When Jeronimo Maradiaga started attending John F. Kennedy High School, school officials tried to call his family members to let them know about his low grades and attendance.
They couldn’t. He had no phone because he was homeless.
A recent immigrant with a single, uninvolved and ill mother, Mr. Maradiaga said getting good grades and going to college was the furthest thing from his mind. That is, until Kennedy’s teachers began working their magic.
“The reason I applied to college … a teacher came up to me and was like, ‘Jeronimo, you’re applying,’” he said.
Mr. Maradiaga graduated from JFK in 2003, got a full scholarship to Colby College — a top-notch liberal arts school — and finished in 2009. He never looked back — until recently, when he heard about the DOE’s proposal to phase out the school that had taken him so far.
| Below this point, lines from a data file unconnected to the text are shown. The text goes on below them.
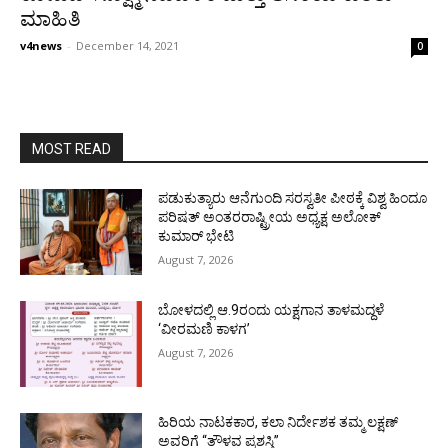
ಮಾಹಿತಿ
v4news
-
December 14, 2021
0
MOST READ
ಪಡುಕುತ್ಯಾರು ಆನೆಗುಂದಿ ಸರಸ್ವತೀ ಪೀಠಕ್ಕೆ ವಿಶ್ವ ಹಿಂದೂ
ಪರಿಷತ್ ಅಂತರರಾಷ್ಟ್ರೀಯ ಅಧ್ಯಕ್ಷ ಅಲೋಕ್
ಕುಮಾರ್ ಭೇಟಿ
August 7, 2026
ಬೋಳದಲ್ಲಿ ಆ.9ರಂದು ಯಕ್ಷಗಾನ ತಾಳಮದ್ದಳೆ
‘ವೀರಮಣಿ ಕಾಳಗ’
August 7, 2026
ಹಿರಿಯ ನಾಟಕಕಾರ, ಕಲಾ ನಿರ್ದೇಶಕ ತಮ್ಮ ಲಕ್ಷಣ್
ಅವರಿಗೆ “ತೌಳವ ಪ್ರಶಸ್ತಿ”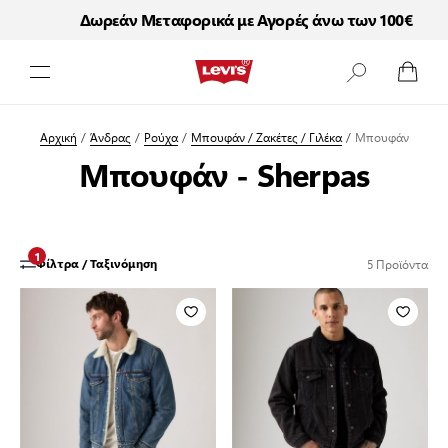
Δωρεάν Μεταφορικά με Αγορές άνω των 100€
Μετάβαση στο περιεχόμενο
Αρχική
/
Άνδρας
/
Ρούχα
/
Μπουφάν / Ζακέτες / Γιλέκα
/
Μπουφάν
Μπουφάν - Sherpas
1
5
Προϊόντα
Φίλτρα / Ταξινόμηση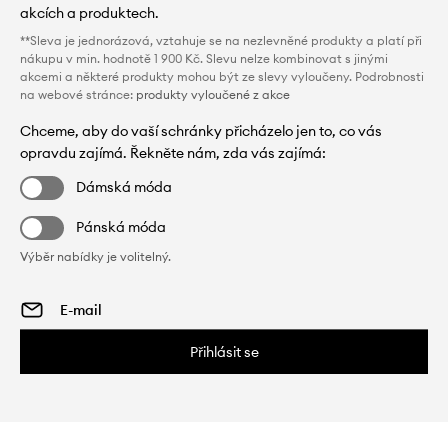
akcích a produktech.
**Sleva je jednorázová, vztahuje se na nezlevněné produkty a platí při
nákupu v min. hodnotě 1 900 Kč. Slevu nelze kombinovat s jinými
akcemi a některé produkty mohou být ze slevy vyloučeny. Podrobnosti
na webové stránce:
produkty vyloučené z akce
Chceme, aby do vaší schránky přicházelo jen to, co vás
opravdu zajímá. Řekněte nám, zda vás zajímá:
Dámská móda
Pánská móda
Výběr nabídky je volitelný.
Přihlásit se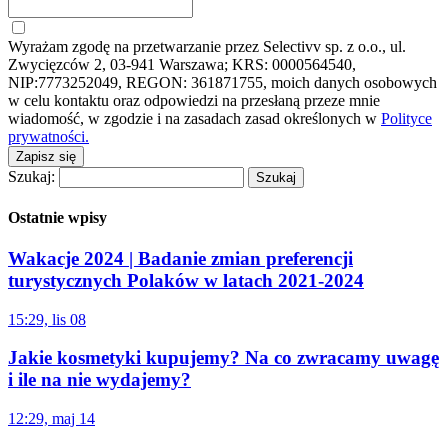
Wyrażam zgodę na przetwarzanie przez Selectivv sp. z o.o., ul.
Zwycięzców 2, 03-941 Warszawa; KRS: 0000564540,
NIP:7773252049, REGON: 361871755, moich danych osobowych
w celu kontaktu oraz odpowiedzi na przesłaną przeze mnie
wiadomość, w zgodzie i na zasadach zasad określonych w
Polityce
prywatności.
Zapisz się
Szukaj:
Ostatnie wpisy
Wakacje 2024 | Badanie zmian preferencji
turystycznych Polaków w latach 2021-2024
15:29, lis 08
Jakie kosmetyki kupujemy? Na co zwracamy uwagę
i ile na nie wydajemy?
12:29, maj 14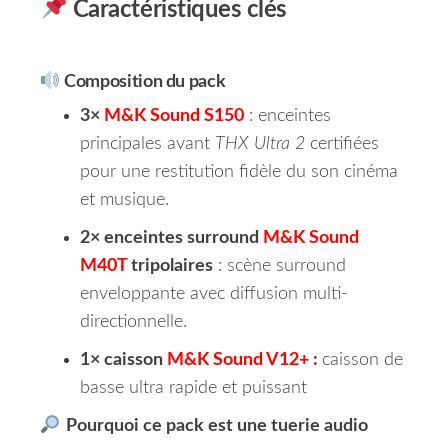
Caractéristiques clés
Composition du pack
3×
M&K Sound S150
: enceintes
principales avant
THX Ultra 2
certifiées
pour une restitution fidèle du son cinéma
et musique.
2× enceintes surround
M&K Sound
M40T
tripolaires
: scène surround
enveloppante avec diffusion multi-
directionnelle.
1× caisson
M&K Sound V12+
:
caisson de
basse ultra rapide et puissant
Pourquoi ce pack est une tuerie audio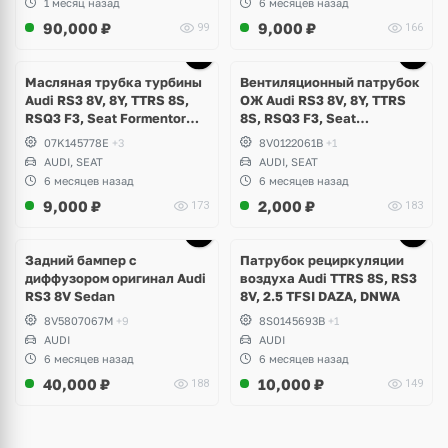
1 месяц назад
6 месяцев назад
90,000
₽
9,000
₽
99
166
Масляная трубка турбины
Вентиляционный патрубок
Audi RS3 8V, 8Y, TTRS 8S,
ОЖ Audi RS3 8V, 8Y, TTRS
RSQ3 F3, Seat Formentor
8S, RSQ3 F3, Seat
Cupra 2.5 TFSI Evo, DAZA,
Formentor Cupra 2.5 TFSI
07K145778E
+3
8V0122061B
+1
DNWA, DNWB
Evo, DAZA, DNWA, DNWB
AUDI, SEAT
AUDI, SEAT
6 месяцев назад
6 месяцев назад
9,000
₽
2,000
₽
173
183
Задний бампер с
Патрубок рециркуляции
диффузором оригинал Audi
воздуха Audi TTRS 8S, RS3
RS3 8V Sedan
8V, 2.5 TFSI DAZA, DNWA
8V5807067M
+9
8S0145693B
+1
AUDI
AUDI
6 месяцев назад
6 месяцев назад
40,000
₽
10,000
₽
188
149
The former student was one of 36 attendees who showed up at the public hearing on Friday evening to tell Department of Education officials that their proposal to phase out JFK by 2014 was misguided.
The group of speakers included five politicians, two representatives from the United Federation of Teachers, five Kennedy alums, one current Kennedy student, more than 15 students from other large high schools, three JFK teachers and two parents.
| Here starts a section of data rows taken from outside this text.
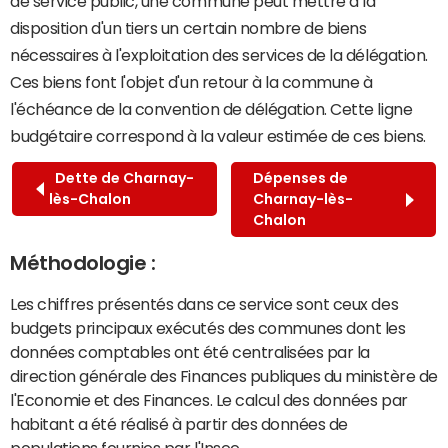
de service public, une commune peut mettre à la
disposition d'un tiers un certain nombre de biens
nécessaires à l'exploitation des services de la délégation.
Ces biens font l'objet d'un retour à la commune à
l'échéance de la convention de délégation. Cette ligne
budgétaire correspond à la valeur estimée de ces biens.
Dette de Charnay-
Dépenses de
lès-Chalon
Charnay-lès-
Chalon
Méthodologie :
Les chiffres présentés dans ce service sont ceux des
budgets principaux exécutés des communes dont les
données comptables ont été centralisées par la
direction générale des Finances publiques du ministère de
l'Economie et des Finances. Le calcul des données par
habitant a été réalisé à partir des données de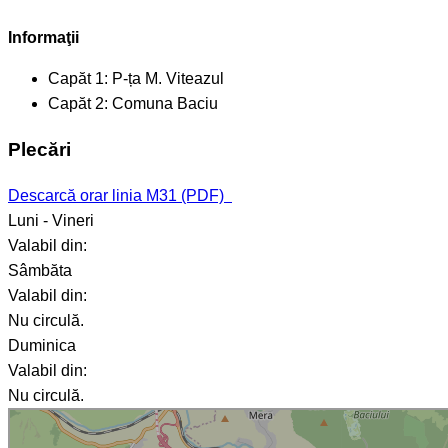
Informaţii
Capăt 1:
P-ța M. Viteazul
Capăt 2:
Comuna Baciu
Plecări
Descarcă orar linia M31 (PDF)
Luni - Vineri
Valabil din:
Sâmbăta
Valabil din:
Nu circulă.
Duminica
Valabil din:
Nu circulă.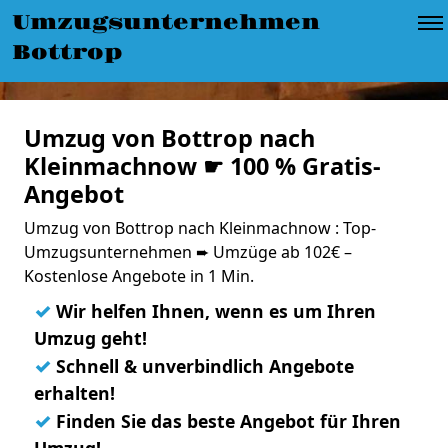
Umzugsunternehmen
Bottrop
Umzug von Bottrop nach
Kleinmachnow ☛ 100 % Gratis-
Angebot
Umzug von Bottrop nach Kleinmachnow : Top-
Umzugsunternehmen ➨ Umzüge ab 102€ –
Kostenlose Angebote in 1 Min.
✓
Wir helfen Ihnen, wenn es um Ihren
Umzug geht!
✓
Schnell & unverbindlich Angebote
erhalten!
✓
Finden Sie das beste Angebot für Ihren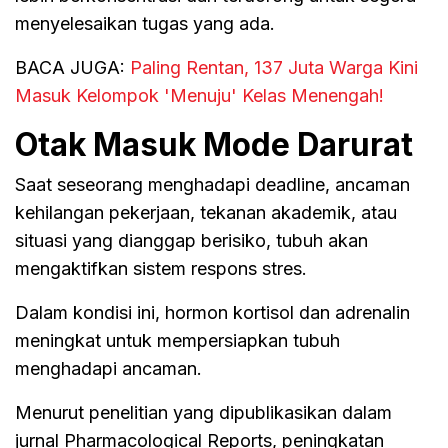
menyelesaikan tugas yang ada.
BACA JUGA:
Paling Rentan, 137 Juta Warga Kini
Masuk Kelompok 'Menuju' Kelas Menengah!
Otak Masuk Mode Darurat
Saat seseorang menghadapi deadline, ancaman
kehilangan pekerjaan, tekanan akademik, atau
situasi yang dianggap berisiko, tubuh akan
mengaktifkan sistem respons stres.
Dalam kondisi ini, hormon kortisol dan adrenalin
meningkat untuk mempersiapkan tubuh
menghadapi ancaman.
Menurut penelitian yang dipublikasikan dalam
jurnal Pharmacological Reports, peningkatan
Sistas and Brothas United, a youth-run branch of Northwest Bronx Community and Clergy Coalition that fights for socio-economic equality and focuses on educational justice, was responsible for bringing many of the speakers. The organization held a rally before the hearing, gathering approximately 50 people.
Some shouted, others pleaded and one attendee even rapped. But the message was clear: We do not want the DOE to close Kennedy.